Software is user action
There are two places to get stuck in software development.
The first is building something in your head. Beginners often get stuck here. You dream up a perfect theoretical system, but it's too big to squeeze through the toothpaste tube of your actual abilities.
The second is building something complete. Experienced programmers often get stuck here. You build a system, but your vision for it never quite matches the elegance of what you imagined. You're always just one big feature or one big refactor away from perfection. Your project grows in its ambitions, day by day, until you're crushed under its weight.
The secret is to realize that the unit of work in software development is not specs, designs, or plans of any kind. It's working software.
Just as a painting is composed of paint, software is composed of motion.
In software development, the paint is your users' brushstrokes
A user moves a card, presses a button, turns a dial, and something happens on the screen. That "something happens" is the atom. You cannot see it clearly before you build it, and you cannot build it correctly before someone uses it.
There's a temptation, especially in the age of AI, to believe a complete system is possible without using and refining each part before you build on top of it. AI can generate UI, endpoints, and modules quickly. It can make a system look complete before it has earned any right to exist.
But a document-editing app is not "a WYSIWYG editor plus an API endpoint." It's everything in between.
- Is the text Markdown or rich text?
- Is the focus of the UI information density or readable typography?
- Do you allow every type of document or are you focused on one use case?

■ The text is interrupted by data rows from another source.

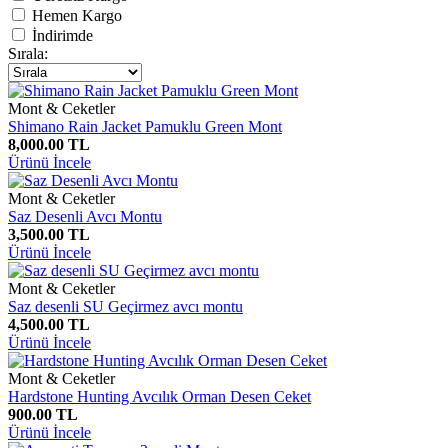
Hemen Kargo
İndirimde
Sırala:
Mont & Ceketler
Shimano Rain Jacket Pamuklu Green Mont
8,000.00 TL
Ürünü İncele
Mont & Ceketler
Saz Desenli Avcı Montu
3,500.00 TL
Ürünü İncele
Mont & Ceketler
Saz desenli SU Geçirmez avcı montu
4,500.00 TL
Ürünü İncele
Mont & Ceketler
Hardstone Hunting Avcılık Orman Desen Ceket
900.00 TL
Ürünü İncele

Those decisions matter at every level of the user experience. They are not garnish. They determine whether each feature is discoverable, understandable, and trustworthy. And the best way to make sure they are is to grow a system organically, piece by piece, watching how they're used.
The brushstroke is the flow of using the feature. You can't see the brushstroke before someone uses it.
Here's the point where I'm getting stuck right now: AI helps you build instead of over-planning. That's real. But on the flip side, it can push you into the false trap of thinking your project's complete too early. You end up with a feature-packed, self-consistent, operational system that no one uses.
People don't understand how to use it, so features remain undiscovered. Or features are discovered and they break in weird ways as soon as they touch real workflows.
But the above is solvable with feedback. The worst part about working alongside AI is that once your users report an issue, it's much harder to adapt and change direction. There's so much of the system that AI has built that you don't understand. You can't modify it confidently, so it can't adapt. And software is meant to move, grow, and adapt.
I don't think the solution is "don't use AI." It's "use AI for one feature at a time, and have someone use it before you build on top of it."
Here's how I do it in practice:
- Pick a small part of a project I can share
- Set a timer (60–120 minutes) and finish with something that runs
- Make "shareable" part of the definition of done (a URL, a file, a demo video)
- Show one person and see how they experience it
A few rules I keep coming back to:
- You can't build products in the dark. You need to use it and ideally get someone else to use it.
- You can't build for everyone and every use case.
- A feature-packed system doesn't matter on its own. It needs to grow with the market, grow with its users, and adapt to the ecosystem it's in.
- The paint is usable prototypes, not API endpoints or designs.
When software is allowed to grow this way, it becomes real. It earns its completeness by moving and adapting the way people expect it to move and adapt to them. That's what "complete" should mean. Let users do one thing at a time, and do it well. Each brushstroke should flow naturally from the one that came before it.